Türkiye’de yüzeysel sayılmayacak değişimler yaşanıyor. Bunlar sadece başörtüsü gibi görünüm değişiklikleri değil düşünce ve hedeflerde büyük değişim olarak yaşanıyor. Geçmişte sadece içeriye dönük ve kişinin o günkü düşünce ve davranışlarını ifade eden siyasal yapılar anlamını kaybediyor ve yeni bir yapılanmanın kapıları açılıyor. Mesela CHP’nin temsil ettiği siyasi hedefler ve ülkenin dünya üzerindeki konumunun ne olması gerektiği, bunu belirleyecek dış şartların neyi hedeflediği ve bu şartları kendi lehine çevirmek isteyen güçlerin olup olmadığı, varlarsa bizi hangi yöne götürmek istedikleri ve bizim alternatif seçimimizin ne olacağı ve başarı şansımız konuşulmuyor. Siyasetin günlük siyasi hedefinin sadece karşı tarafı karalamak olduğu gözleniyor. Kullanılan üslup ve konuşmanın temeli beğenilmez düzeyde görünüyor.
MHP’nin bu değişimde rolümüzün ne olacağını düşündüğü ve çeşitli alternatiflerden birini destekleyip desteklemediği bilinmiyor. Mücadelede siyasi ve ekonomik araçlar kullanılmasına rağmen bizim ne yapmamız gerektiği konuşulmuyor. İzlenen tek konu halkımızın belli bir soydan gelip gelmediği, başka soydan gelen vatandaşlarımız varsa bunların bölünme amacı olarak kullanıldığıdır. Ne yapılması gerektiğinin tartışılması yerine yapılan her şeyin yanlış olduğu söyleniyor ve yeni bir çözüm teklif edilmediği için iktidarı devirmek tek alternatif oluyor. Başörtüsü sorununda hükümetin desteklenmesi oy hesabına dayanıyor. İktidarın yaptığı ve yapacağı her şey yanlış olacağı için devrilmesi gerektiği savunuluyor. Ancak duygusal olanın dışında ülkenin geleceğinin ne olması gerektiği, sadece her şeyi yapmaya muktedir olduğumuz söylenerek, geçiştiriliyor. Mesela muhalefete bakarak müttefiklerimizin kim olacağı bilinebilir mi?
***
Aslında bakış açısı şöyle olmalıydı: Hangi grubun politikasının ülkemiz lehine sonuçlar yaratacağı düşünülmeli ve o savunulmalıydı. Şimdi herkese yabancı olarak bakılıyor ve bu nedenle ittifak aranmıyor. Ancak bu görüntünün arka planında hangi tarafın desteklendiği anlaşılabilir.
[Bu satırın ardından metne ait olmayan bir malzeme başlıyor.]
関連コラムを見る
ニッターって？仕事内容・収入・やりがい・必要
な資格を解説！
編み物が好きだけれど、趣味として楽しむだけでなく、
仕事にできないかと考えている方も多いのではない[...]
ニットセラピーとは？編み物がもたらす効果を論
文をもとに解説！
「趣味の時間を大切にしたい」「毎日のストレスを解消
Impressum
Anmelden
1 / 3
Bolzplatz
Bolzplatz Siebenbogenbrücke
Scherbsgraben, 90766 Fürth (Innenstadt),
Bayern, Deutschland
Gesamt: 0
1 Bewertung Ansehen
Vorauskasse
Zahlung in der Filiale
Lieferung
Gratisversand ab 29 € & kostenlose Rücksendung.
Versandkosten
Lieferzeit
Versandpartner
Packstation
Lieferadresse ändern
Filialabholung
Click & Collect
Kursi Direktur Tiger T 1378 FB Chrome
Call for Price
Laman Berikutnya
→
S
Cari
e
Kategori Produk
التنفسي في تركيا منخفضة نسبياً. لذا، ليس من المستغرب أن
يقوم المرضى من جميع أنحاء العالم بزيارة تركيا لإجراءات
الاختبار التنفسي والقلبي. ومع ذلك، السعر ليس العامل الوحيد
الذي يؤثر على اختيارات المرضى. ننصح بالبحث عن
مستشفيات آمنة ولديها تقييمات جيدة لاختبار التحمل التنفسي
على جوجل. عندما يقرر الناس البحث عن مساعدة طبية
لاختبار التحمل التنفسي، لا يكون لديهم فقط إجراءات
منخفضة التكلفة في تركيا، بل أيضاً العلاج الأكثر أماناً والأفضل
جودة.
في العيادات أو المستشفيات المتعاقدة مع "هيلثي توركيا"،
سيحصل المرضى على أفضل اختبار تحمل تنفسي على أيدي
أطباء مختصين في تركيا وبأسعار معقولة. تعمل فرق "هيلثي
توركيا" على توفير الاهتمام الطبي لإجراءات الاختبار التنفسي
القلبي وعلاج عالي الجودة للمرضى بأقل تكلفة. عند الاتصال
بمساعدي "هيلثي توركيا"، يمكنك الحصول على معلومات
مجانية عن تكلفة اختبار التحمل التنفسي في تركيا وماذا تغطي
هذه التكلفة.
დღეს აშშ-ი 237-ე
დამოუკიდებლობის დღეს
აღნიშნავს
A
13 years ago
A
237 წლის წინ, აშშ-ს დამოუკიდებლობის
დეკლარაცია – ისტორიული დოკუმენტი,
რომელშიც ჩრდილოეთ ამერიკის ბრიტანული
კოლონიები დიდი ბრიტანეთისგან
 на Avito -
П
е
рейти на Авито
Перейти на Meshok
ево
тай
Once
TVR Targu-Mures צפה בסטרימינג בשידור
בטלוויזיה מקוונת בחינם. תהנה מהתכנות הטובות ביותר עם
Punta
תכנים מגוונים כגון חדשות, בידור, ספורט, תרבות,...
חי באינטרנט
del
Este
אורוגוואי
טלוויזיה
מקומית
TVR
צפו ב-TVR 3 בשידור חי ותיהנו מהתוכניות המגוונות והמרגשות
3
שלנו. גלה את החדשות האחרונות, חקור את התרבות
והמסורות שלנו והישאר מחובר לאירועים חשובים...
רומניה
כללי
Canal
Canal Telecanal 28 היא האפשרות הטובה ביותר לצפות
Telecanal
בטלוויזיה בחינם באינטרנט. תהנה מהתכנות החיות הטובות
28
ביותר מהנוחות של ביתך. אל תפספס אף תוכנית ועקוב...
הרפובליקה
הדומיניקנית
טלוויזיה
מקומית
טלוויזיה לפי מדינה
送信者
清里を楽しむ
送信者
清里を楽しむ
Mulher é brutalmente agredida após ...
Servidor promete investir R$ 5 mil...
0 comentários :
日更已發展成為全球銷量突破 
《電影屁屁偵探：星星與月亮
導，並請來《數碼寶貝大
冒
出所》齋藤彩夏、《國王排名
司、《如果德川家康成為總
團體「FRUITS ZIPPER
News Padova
Bir partinin en önemli politikası dış ilişkiler ve ekonomi alanındadır. Şu anda muhalif partilerin ekonomi politikasının ne olacağını bilmiyoruz. İktidarın da bu konuda yeterli olmadığı, gerçekleşen sonuçlara göre tedbir aldığı anlaşılıyor. Ekonomide asıl hedef nelerin olacağını önceden tahmin etmek ve buna hazırlıklı olmaktır. Bazen yetersiz politikalar uygulansa bile yabancı ülkelerden bizi destekleyenler sorunu çözmemize yardımcı olabilirler. Bana göre ülkemiz iki alanda gelişmelidir. Birincisi gelişen teknolojide rol almak, yani sadece ileri teknolojiyle üretilen malları kullanmakla yetinmeyip üretimine katkı sağlamak olmalıdır. Bilim anlayışımız dışarıda üretilen teknolojik yenilikleri kullanmak, üretilen malları kullanmak yanında bu teknolojilerin bilimsel köklerinde başarılı olmak gerekir.
Bu teknoloji ve benzerleriyle toplumun yeni ihtiyaçlarını karşılarken en eski ve temel ihtiyaç olan tarım ürünlerine önem vermeliyiz. Tarım ileri teknoloji kullanan, piyasa şartlarında diğer mallar kadar önemli yeri olan bir alana dönüştürülmelidir. Toprak büyüklükleri en verimli olcacak biçimde düzenlenebilir ve bu konu kimseyi tedirgin etmeden yapılabilir.